Town Attorney Ira Bloom, who joined the P&Z meeting on Zoom, said that he had met with Ryan, Romano and First Selectwomen Jennifer Tooker, and felt certain that an elevator would be restored to the renovation project as the developers promise.

“I don’t think the focus should be on the 8-24 any longer. It’s been rectified,” Bloom said. “You have a CAM application before you and that’s what you should act upon. You have a written commitment that they’ll put in the elevator.” 

Planning and Zoning Director Michelle Perillie also told commissioners there are protections in place to ensure the plans approved by the P&Z are followed. Before a zoning permit is issued there would be many reviews of the project by various town officials to make sure they comply, she said.

And there are safeguards in the lease Longshore Hospitality has with the town, Bloom added. “The lease spells out a number of things that they have to do with the facility. … The lease is the governing document.”

In the end, before the P&Z voted on the CAM application, Romano suggested meeting again to review the revised plans to ensure P&Z members’ satisfaction.
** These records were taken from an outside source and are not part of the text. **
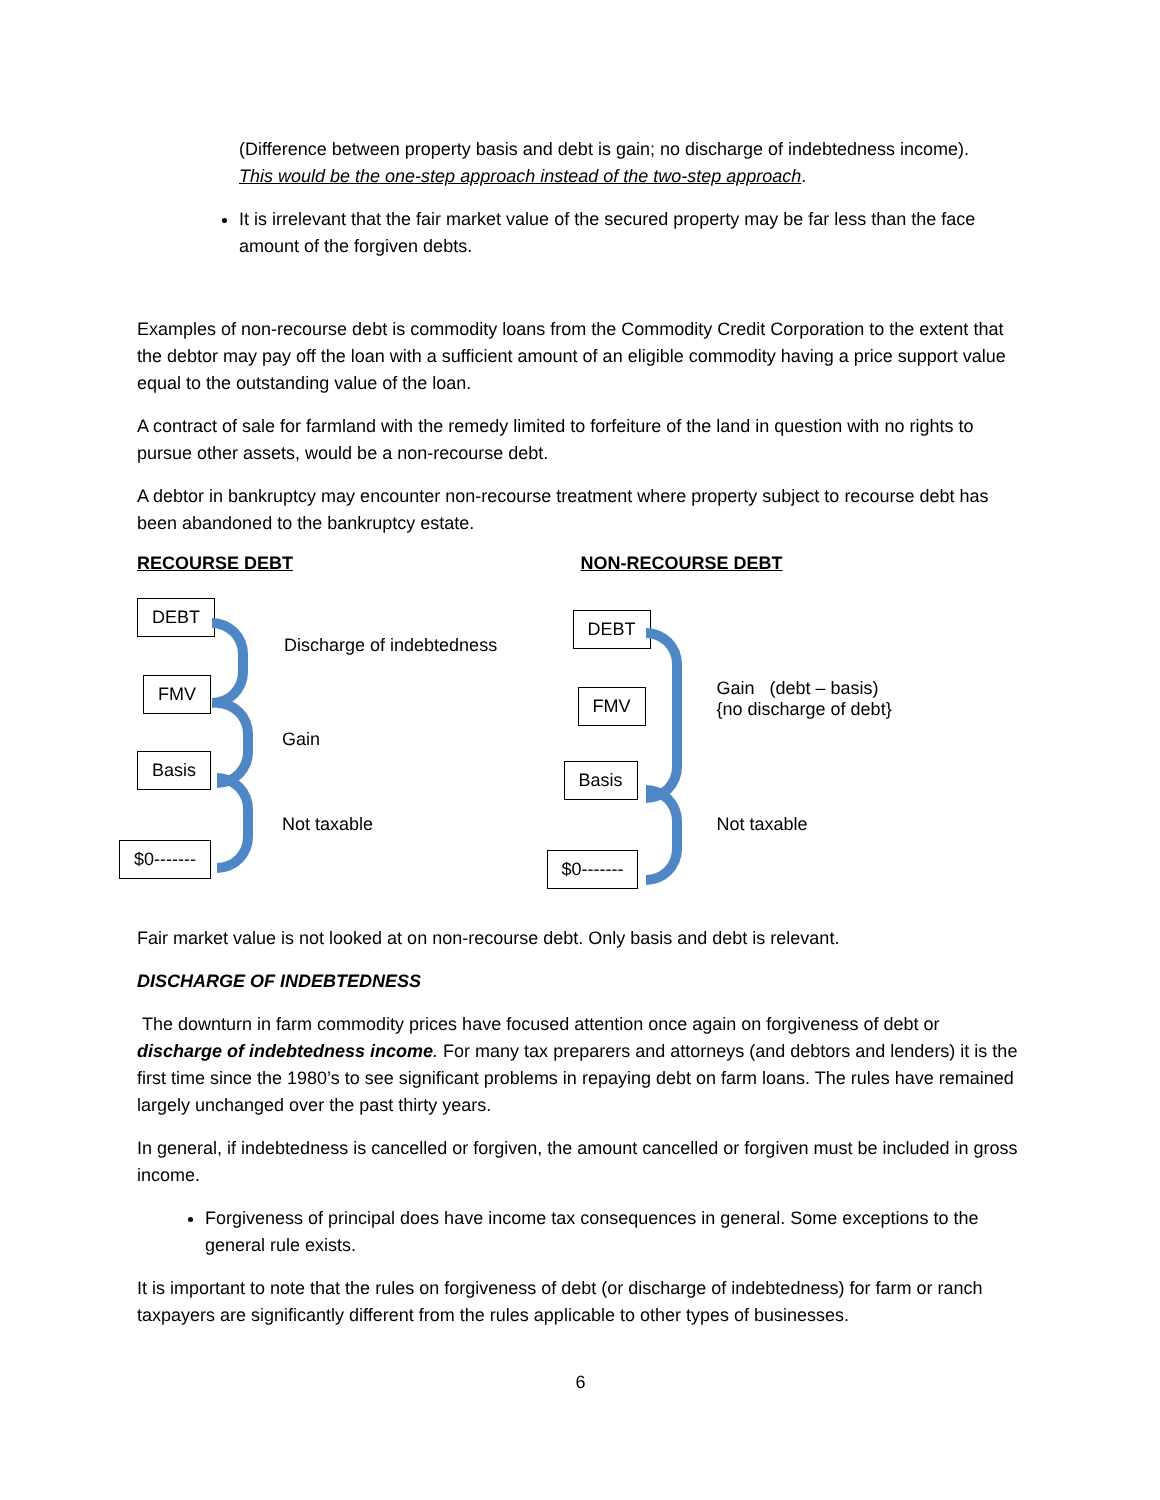(Difference between property basis and debt is gain; no discharge of indebtedness income).
This would be the one-step approach instead of the two-step approach.
It is irrelevant that the fair market value of the secured property may be far less than the face amount of the forgiven debts.
Examples of non-recourse debt is commodity loans from the Commodity Credit Corporation to the extent that the debtor may pay off the loan with a sufficient amount of an eligible commodity having a price support value equal to the outstanding value of the loan.
A contract of sale for farmland with the remedy limited to forfeiture of the land in question with no rights to pursue other assets, would be a non-recourse debt.
A debtor in bankruptcy may encounter non-recourse treatment where property subject to recourse debt has been abandoned to the bankruptcy estate.
RECOURSE DEBT
DEBT
Discharge of indebtedness
FMV
Gain
Basis
Not taxable
$0-------
NON-RECOURSE DEBT
DEBT
Gain (debt – basis)
{no discharge of debt}
FMV
Basis
Not taxable
$0-------
Fair market value is not looked at on non-recourse debt. Only basis and debt is relevant.
DISCHARGE OF INDEBTEDNESS
The downturn in farm commodity prices have focused attention once again on forgiveness of debt or discharge of indebtedness income. For many tax preparers and attorneys (and debtors and lenders) it is the first time since the 1980’s to see significant problems in repaying debt on farm loans. The rules have remained largely unchanged over the past thirty years.
In general, if indebtedness is cancelled or forgiven, the amount cancelled or forgiven must be included in gross income.
Forgiveness of principal does have income tax consequences in general. Some exceptions to the general rule exists.
It is important to note that the rules on forgiveness of debt (or discharge of indebtedness) for farm or ranch taxpayers are significantly different from the rules applicable to other types of businesses.
6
“Suppose we come back in the middle of January to a work session … show the plans for the elevator … to be totally transparent on what’s going on there,” he said.

With assurances that the planned revisions would “honor the intentions of the 8-24” report, the P&Z voted unanimously to approve the CAM application.

Freelance writer Gretchen Webster, a Fairfield County journalist for many years, was editor of the Fairfield Minuteman and has taught journalism at New York and Southern Connecticut State universities.